Anything done to the batteries recently? “We did have an outside lift truck maintenance service come in and do some limited truck work; they just installed some new connectors on lift trucks and a couple of batteries.” Yep. At least one of those batteries must now have the connector on backwards, I told him.
The initial attempt at plugging that backwards battery into a charger would have resulted in blowing the charger’s DC fuse, instantly disabling it. The rest would have been up to the operator. Discovering that the charger was “bad”, the lift truck operator may have tried the next charger in line, instantly blowing its DC fuse, then the next, until he discovered he had a whole charging rack full of “bad” chargers. This is a disaster for a warehouse in the busy season. I hope the truck maintenance service was a bargain, because situations like this can cost an operation money.
The lesson that can be learned here is to make changes, upgrades, and repairs in an electric fleet system with care. The best and biggest advantage to using electric lift trucks is the outstandingly low cost of operation and maintenance, so one can afford to take reasonable care during rare repair situations.

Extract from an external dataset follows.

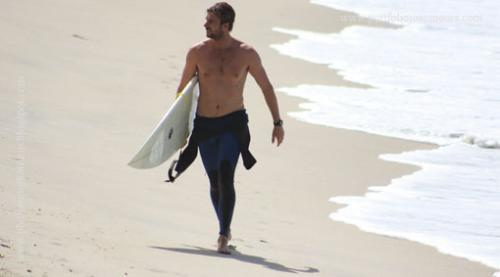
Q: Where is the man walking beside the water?
A: Beach.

The most common upgrade path involves bringing in new lift trucks and/or new batteries. If a charging crunch at the end of the shift is not a problem with the new addition (enough chargers to go around), one still has to be careful to see that the chargers have the appropriate rating for the new battery size. Remember that a forklift battery has two significant operating specifications: voltage and capacity (commonly stated Ampere hours). A higher capacity battery requires a charger rated appropriately higher, and some special high-performance batteries with very strong electrolyte (high specific gravity, 1,300+ at full charge) must have a charger with an elevated finish rate, as well.
The newest, and most severe, charger incompatibility situation involves bringing a sealed “maintenance-free” battery into an existing fleet. No charger set up for standard “flooded” lead-acid batteries can be used to charge a sealed battery (some advanced chargers can be adjusted, but this is usually not a toggle-switch changeover). In many cases, charging a sealed battery just one time on a standard charger may damage the battery irreparably. This means that special precautions are necessary to avoid using the wrong charger in a mixed fleet that includes any sealed batteries.
Color-keyed connectors can be a first step in making a mixed battery fleet work (the popular Anderson SB style connector is notched to mate only matching connectors), but that presumes that no one in the operation sidesteps this control by notching out connectors with a pocket knife to make them universal. It happens. The best way to protect your investment might be to: A) Don’t have a mixed fleet, or B) Use an entirely different connector style for the odd battery/charger combination. Keep in mind that since the lift truck connector must match the battery, you are limiting the truck(s) with the sealed battery to just that battery type alone.